Whether because of his creepy uncle crush or simply because Sansa is the one with the sword-wielding bodyguard, it doesn't really matter. For perhaps the first time, Sansa Stark not only stands up for herself, but she manages to outplay the player.
After toying with Littlefinger until he's good 'n' sputtery, the rightful-ish heir to Winterfell shows she's still got some Stark left in her and lets him off with a (not at all deserved) warning. Which is fine, as nothing bad ever resulted from someone not killing Littlefinger when they had the chance.
4. Jorah leaves Dany — of his own volition.
For years now, Jorah Mormont's relationship to Daenerys Targaryen has been like that of a car dealership AirDancer in a light summer breeze. She kicks him to the curb, he pops back up — no one really is amused.
This time, however, he decides to leave her on his own, so that he doesn't accidentally infect her with greyscale (in case they, you know, wind up cuddling at some point, not that he's suggesting that, only if she wants to 'cause, you know, she seems tense, but he's totally cool with whatever).
And as an added bonus, on his way out, he finally straight up tells her he loves her! Not in a weaselly, subtle-not-subtle, "I would die for you, my queen" way, but outright! Like, in words!
Considering he's been m'lady-ing her for the past five-and-a-half seasons, this is more gonads than he's ever displayed. Yay honesty! Yay Jorah! Sorry you're doomed, buddy.
3. Theon steps aside for Yara.
Over on the Iron Islands, things at the Kingsmoot get off to a predictably sexist start as a sizable portion of Pykers (Pyke-ites? Pykians? Pykeganders?) refuse to consider Yara for queen when Balon Greyjoy's male heir is alive. (Seriously? There are still people clamoring for King Theon at this point? Who are you and what are your names?)
Thankfully, Theon is available to step up to make the obviously true point that his sister would make a much better ruler — marking the first time a dude on "Game of Thrones" has said, "Hey, I actually don't care to be king."
Yes, for a brief shining moment — before Euron arrives to go full Trump and promise to make the Iron Islands great again — we nearly mooted ourselves a queen.
What could have been.
2. Arya doesn't want to kill a nice lady.
Ever since Queen Cersei posted up Ned Stark's head for Joffrey to dunk it off his body, Arya has dreamed of sticking a Needle in the queen's eye. For now, however, it's looking like she'll have to settle for killing the actor who plays Cersei in a dramatic reenactment of said events (at the behest of another actor in the show, no less — pretty light as far as backstage drama goes). Not ideal, perhaps, but all in a day's work for a Faceless Man of Braavos.
There's only one problem: The lady seems talented and has a nice boyfriend.
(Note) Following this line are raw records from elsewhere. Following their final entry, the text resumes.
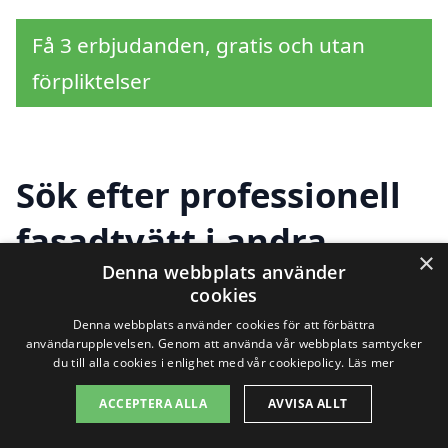
Få 3 erbjudanden, gratis och utan
förpliktelser
Sök efter professionell
fasadtvätt i andra
×
Denna webbplats använder
städer nära Lottefors
cookies
Denna webbplats använder cookies för att förbättra
användarupplevelsen. Genom att använda vår webbplats samtycker
Att hålla fasaden på ditt hus ren och
du till alla cookies i enlighet med vår cookiepolicy.
Läs mer
välvårdad är viktigt för både utseende
ACCEPTERA ALLA
AVVISA ALLT
och hållbarhet. Om du söker efter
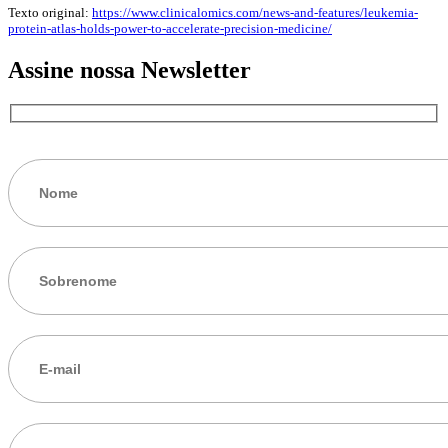
Texto original:
https://www.clinicalomics.com/news-and-features/leukemia-
protein-atlas-holds-power-to-accelerate-precision-medicine/
Assine nossa Newsletter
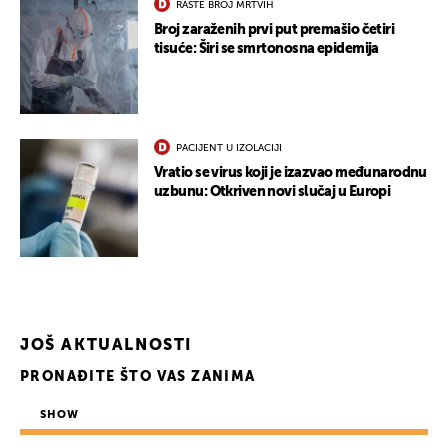
RASTE BROJ MRTVIH
Broj zaraženih prvi put premašio četiri
tisuće: Širi se smrtonosna epidemija
PACIJENT U IZOLACIJI
Vratio se virus koji je izazvao međunarodnu
uzbunu: Otkriven novi slučaj u Europi
UKLJUČITE NOTIFIKACIJE
JOŠ AKTUALNOSTI
PRONAĐITE ŠTO VAS ZANIMA
SHOW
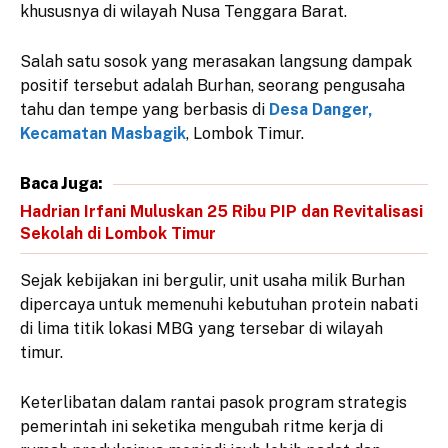
khususnya di wilayah Nusa Tenggara Barat.
​Salah satu sosok yang merasakan langsung dampak
positif tersebut adalah Burhan, seorang pengusaha
tahu dan tempe yang berbasis di
Desa Danger,
Kecamatan Masbagik
, Lombok Timur.
Baca Juga:
Hadrian Irfani Muluskan 25 Ribu PIP dan Revitalisasi
Sekolah di Lombok Timur
​Sejak kebijakan ini bergulir, unit usaha milik Burhan
dipercaya untuk memenuhi kebutuhan protein nabati
di lima titik lokasi MBG yang tersebar di wilayah
timur.
​Keterlibatan dalam rantai pasok program strategis
pemerintah ini seketika mengubah ritme kerja di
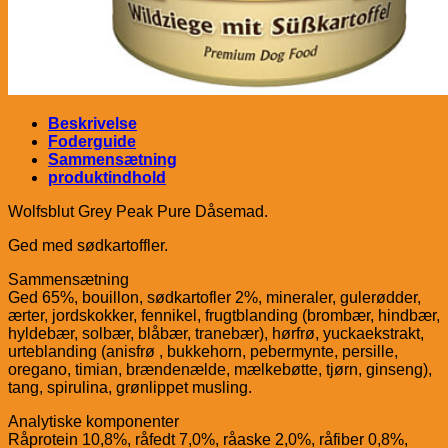
Beskrivelse
Foderguide
Sammensætning
produktindhold
Wolfsblut Grey Peak Pure Dåsemad.
Ged med sødkartoffler.
Sammensætning
Ged 65%, bouillon, sødkartofler 2%, mineraler, gulerødder,
ærter, jordskokker, fennikel, frugtblanding (brombær, hindbær,
hyldebær, solbær, blåbær, tranebær), hørfrø, yuckaekstrakt,
urteblanding (anisfrø , bukkehorn, pebermynte, persille,
oregano, timian, brændenælde, mælkebøtte, tjørn, ginseng),
tang, spirulina, grønlippet musling.
Analytiske komponenter
Råprotein 10,8%, råfedt 7,0%, råaske 2,0%, råfiber 0,8%,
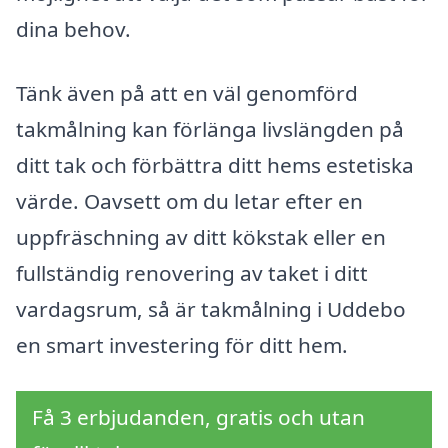
dina behov.
Tänk även på att en väl genomförd
takmålning kan förlänga livslängden på
ditt tak och förbättra ditt hems estetiska
värde. Oavsett om du letar efter en
uppfräschning av ditt kökstak eller en
fullständig renovering av taket i ditt
vardagsrum, så är takmålning i Uddebo
en smart investering för ditt hem.
Få 3 erbjudanden, gratis och utan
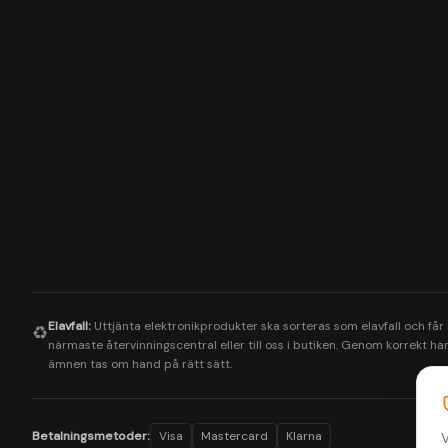
Elavfall:
Uttjänta elektronikprodukter ska sorteras som elavfall och får
♻️
närmaste återvinningscentral eller till oss i butiken. Genom korrekt hant
ämnen tas om hand på rätt sätt.
Betalningsmetoder:
Visa
Mastercard
Klarna
V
While Arya does ultimately agree to poison her, she really doesn't seem to want to, and hey! That's not nothing for "Game of Thrones."
1. Hodor ho'ds the dor.
Sure, he wasn't exactly acting of his own free will when he sacrificed himself to allow Bran and Meera to escape the White Walkers. But considering that his mind was stolen by a time-traveling psychic lordling when he was a teenager, to then turn around and save that same lordling by throwing his massive body at a door to prevent an army of the undead from breaking through is a baller move — even if the whole thing was pre-ordained a few decades ago.
Farewell, Hodor. Your death made us even sadder than the death of a dog like two minutes earlier. And that's saying something.